Why are we plotting ${\displaystyle \lambda F_{\lambda }}$ vs. ${\displaystyle \lambda }$ instead of ${\displaystyle \nu }$? Well, only because I think in wavelength, not frequency. I don't know off the top of my head the frequencies of the Spitzer bandpasses, but I do know their wavelengths.

Why are we plotting ${\displaystyle \lambda F_{\lambda }}$ instead of ${\displaystyle \nu F_{\nu }}$? Well, only for internal consistency. Since one axis is in wavelength units, it makes sense to have the other axis also in wavelength units.

If you have gotten this far using real data, you will find (if you have done the calculations correctly) that you have numbers that are very small, like 9.77237e-12, 1.99526e-11, etc. Any time you find yourself with these kinds of numbers, you should automatically plot in log space (or log/log space), NOT linear space. You want to actually plot log(${\displaystyle \lambda F_{\lambda }}$) vs. log(${\displaystyle \lambda }$).

# The next step

IF you are highly motivated and ready to go on to the next step... It can be useful, in the course of analysis of the Spitzer or Herschel or WISE data, to pretend that the contribution from the star is a blackbody. It's not really, but it's awful close, especially in the infrared. A blackbody's flux density is given by (where T is temperature, and other constants are given below)

  ${\displaystyle B_{\lambda }=\left({\frac {2hc^{2}/\lambda ^{5}}{\exp(hc/\lambda kT)-1)}}\right)}$       (eqn 3)


but of course we want to plot ${\displaystyle \lambda \times B_{\lambda }}$:

  ${\displaystyle \lambda B_{\lambda }=\left({\frac {2hc^{2}/\lambda ^{4}}{\exp(hc/\lambda kT)-1)}}\right)}$       (eqn 4)

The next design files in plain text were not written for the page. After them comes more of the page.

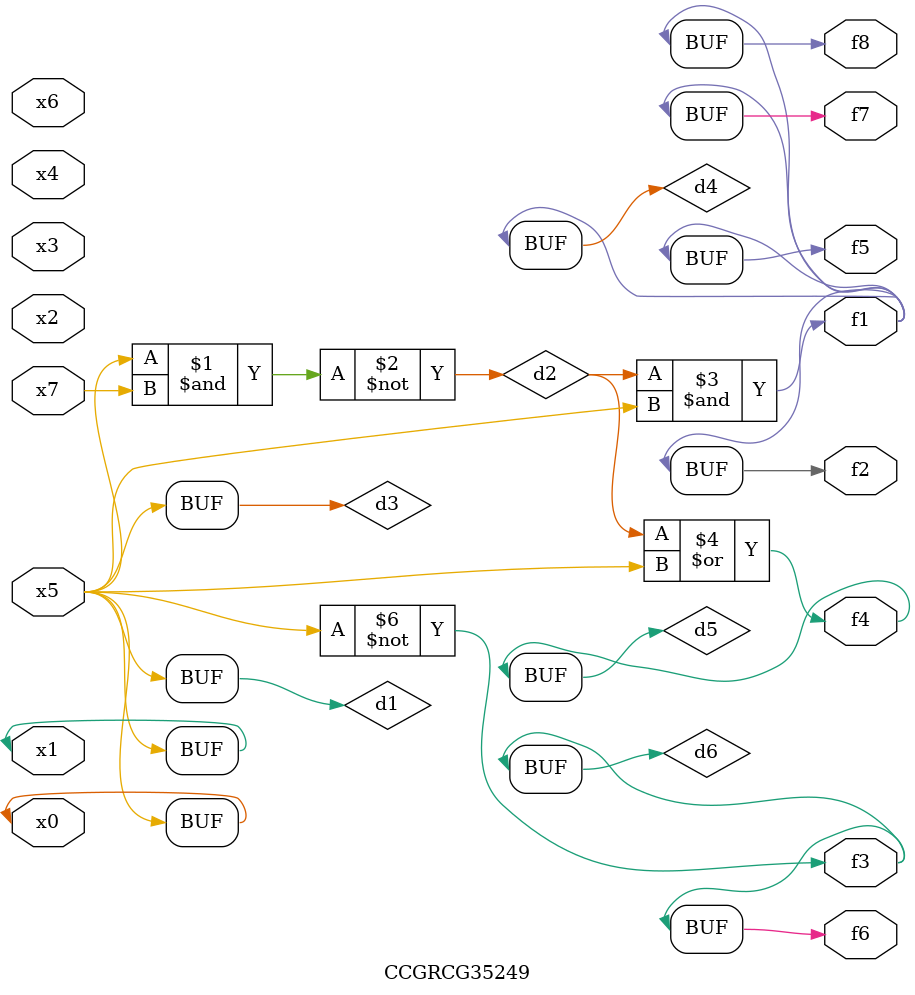
<source format=v>
module CCGRCG35249(
	input x0, x1, x2, x3, x4, x5, x6, x7,
	output f1, f2, f3, f4, f5, f6, f7, f8
);

	wire d1, d2, d3, d4, d5, d6;

	buf (d1, x0, x5);
	nand (d2, x5, x7);
	buf (d3, x0, x1);
	and (d4, d2, d3);
	or (d5, d2, d3);
	nor (d6, d1, d3);
	assign f1 = d4;
	assign f2 = d4;
	assign f3 = d6;
	assign f4 = d5;
	assign f5 = d4;
	assign f6 = d6;
	assign f7 = d4;
	assign f8 = d4;
endmodule

</source>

Values of these constants all in cgs units:

• h = 6.6260755d-27 erg*sec
• c = 2.997924d10 cm/sec
• k = 1.380658d-16 erg/deg

So, in summary, for the list of things to do above, add this one:

1. For any real measurements, for any star with at least 2 fluxes, fit a model -- one very simple way to do that is to fit a blackbody to the energies derived from the three 2MASS and first 2 IRAC bands. There are two free parameters in this fit -- the temperature of the blackbody and an additive (in the log) offset related to the distance of the object. If we know the temperature of the star (via a spectral type) and the distance to the object, then we know the values for the temperature and the offset.